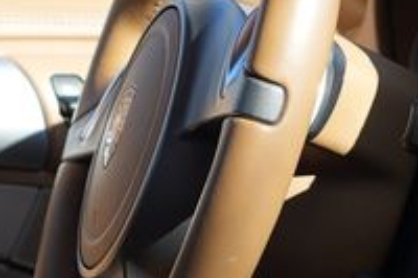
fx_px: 4641
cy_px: 223
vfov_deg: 3.4
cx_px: -146
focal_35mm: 400
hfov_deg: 5.1
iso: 100
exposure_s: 1/60
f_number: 4
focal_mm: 50
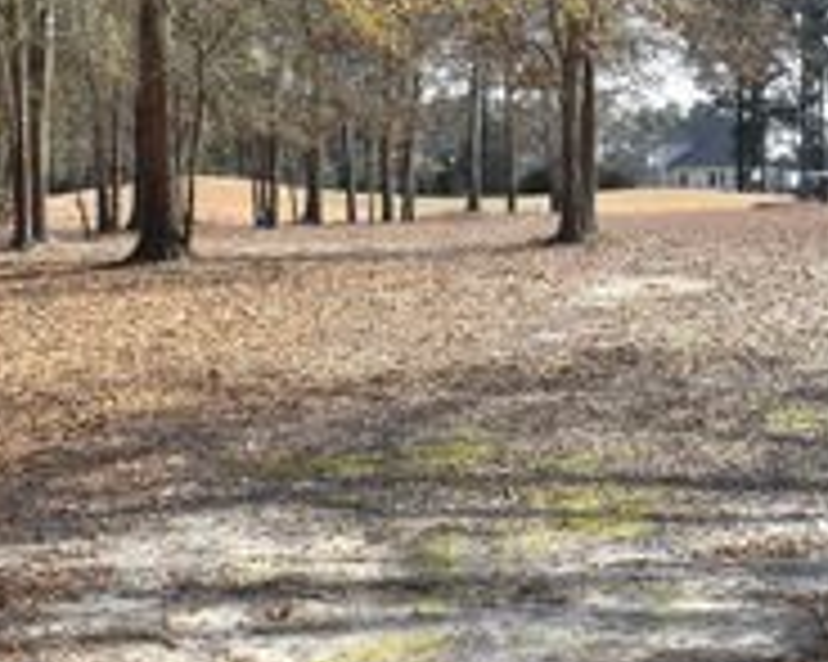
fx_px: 1966
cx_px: 644
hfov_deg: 23.5
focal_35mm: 80
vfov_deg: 18.9
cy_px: 115
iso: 200
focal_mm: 21
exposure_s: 1/400
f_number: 10
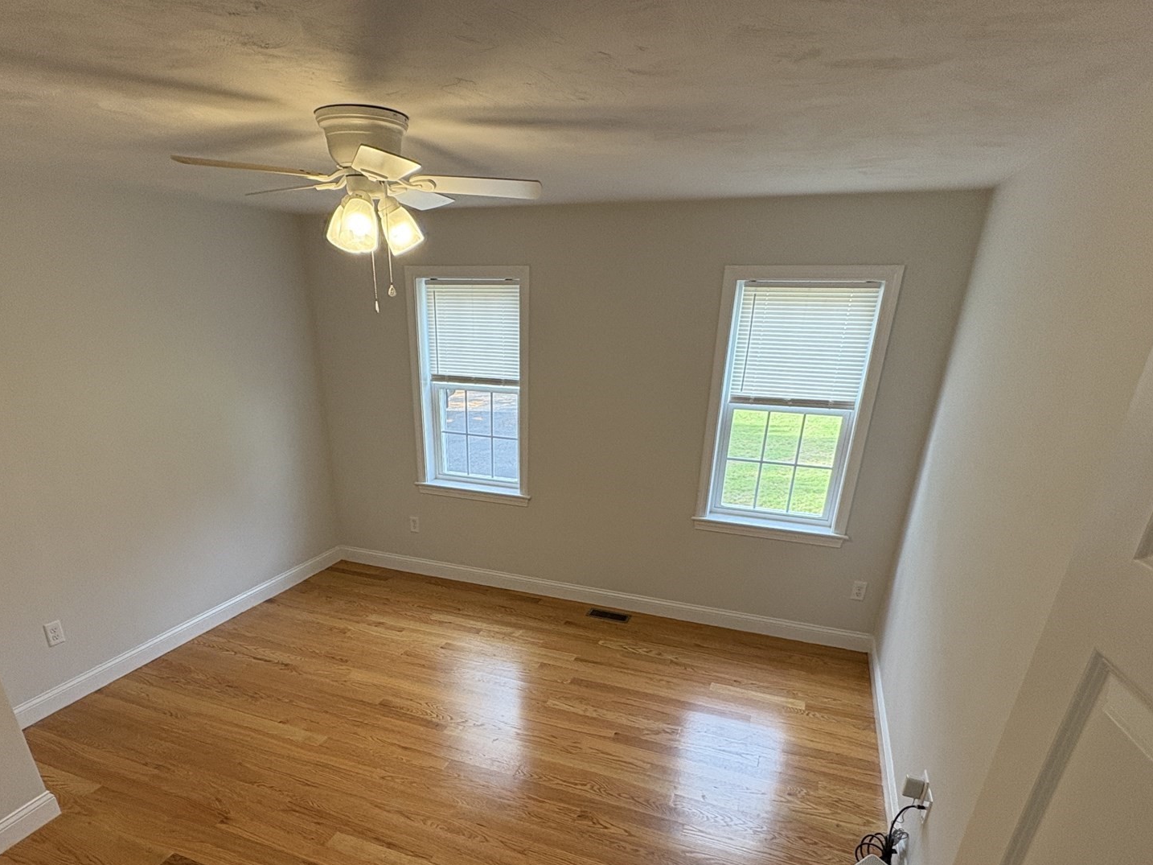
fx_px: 666
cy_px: 605
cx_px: 538
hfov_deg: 81.6
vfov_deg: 63.5
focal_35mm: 20
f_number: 2.2
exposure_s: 1/120
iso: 200
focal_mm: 2.22
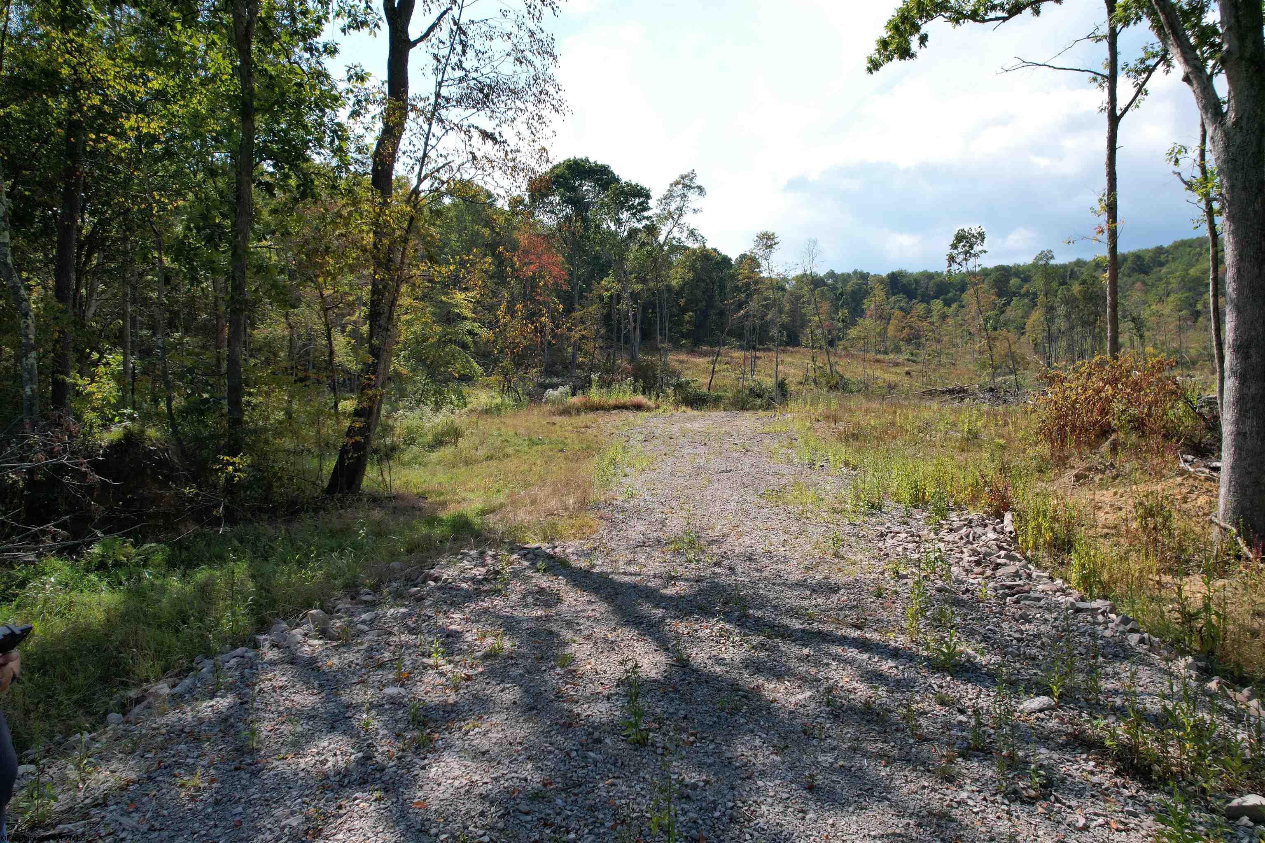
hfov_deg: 78.6
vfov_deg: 57.2
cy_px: 422
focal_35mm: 22
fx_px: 773
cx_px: 632
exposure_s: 1/1500
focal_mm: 8.38
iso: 100
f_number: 2.8
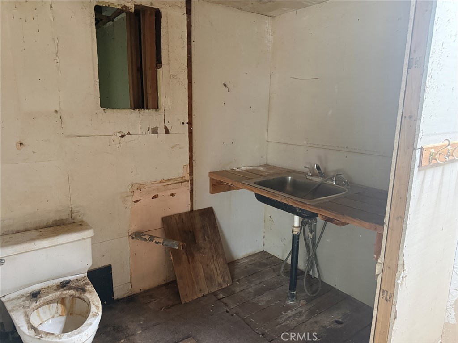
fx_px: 318
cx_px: 229
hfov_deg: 71.6
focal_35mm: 24
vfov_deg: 56.8
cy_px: 172
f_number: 1.78
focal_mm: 6.76
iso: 800
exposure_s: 1/42
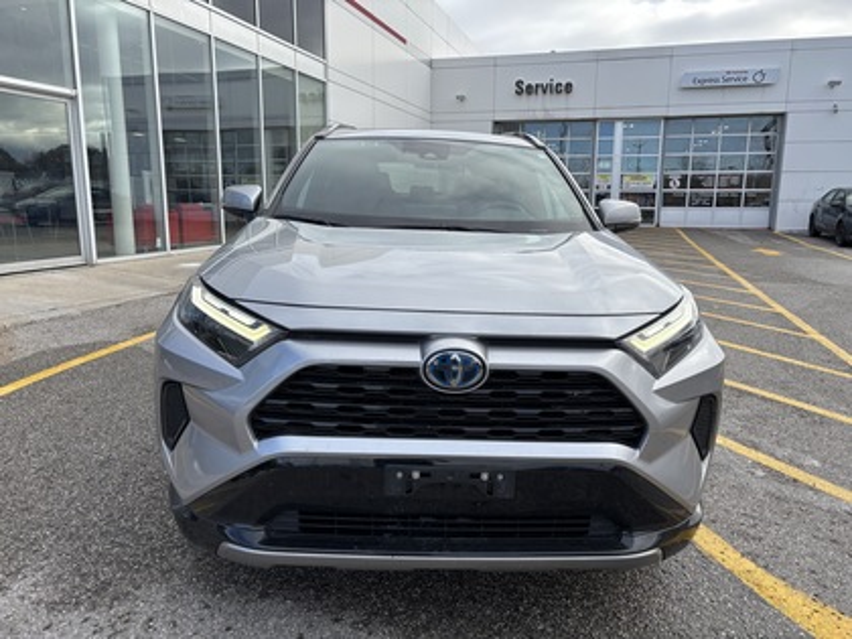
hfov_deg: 67.3
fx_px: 640
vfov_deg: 53.1
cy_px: 320
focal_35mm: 26
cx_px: 426
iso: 50
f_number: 1.6
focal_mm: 5.96
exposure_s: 1/1876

--------

# [Directive]
Would you write out the data exactly, with no pictures in the copy?

# [Response]
fx_px: 4641
cy_px: 223
vfov_deg: 3.4
cx_px: -146
focal_35mm: 400
hfov_deg: 5.1
iso: 100
exposure_s: 1/60
f_number: 4
focal_mm: 50
fx_px: 1966
cx_px: 644
hfov_deg: 23.5
focal_35mm: 80
vfov_deg: 18.9
cy_px: 115
iso: 200
focal_mm: 21
exposure_s: 1/400
f_number: 10
fx_px: 666
cy_px: 605
cx_px: 538
hfov_deg: 81.6
vfov_deg: 63.5
focal_35mm: 20
f_number: 2.2
exposure_s: 1/120
iso: 200
focal_mm: 2.22
hfov_deg: 78.6
vfov_deg: 57.2
cy_px: 422
focal_35mm: 22
fx_px: 773
cx_px: 632
exposure_s: 1/1500
focal_mm: 8.38
iso: 100
f_number: 2.8
fx_px: 318
cx_px: 229
hfov_deg: 71.6
focal_35mm: 24
vfov_deg: 56.8
cy_px: 172
f_number: 1.78
focal_mm: 6.76
iso: 800
exposure_s: 1/42
hfov_deg: 67.3
fx_px: 640
vfov_deg: 53.1
cy_px: 320
focal_35mm: 26
cx_px: 426
iso: 50
f_number: 1.6
focal_mm: 5.96
exposure_s: 1/1876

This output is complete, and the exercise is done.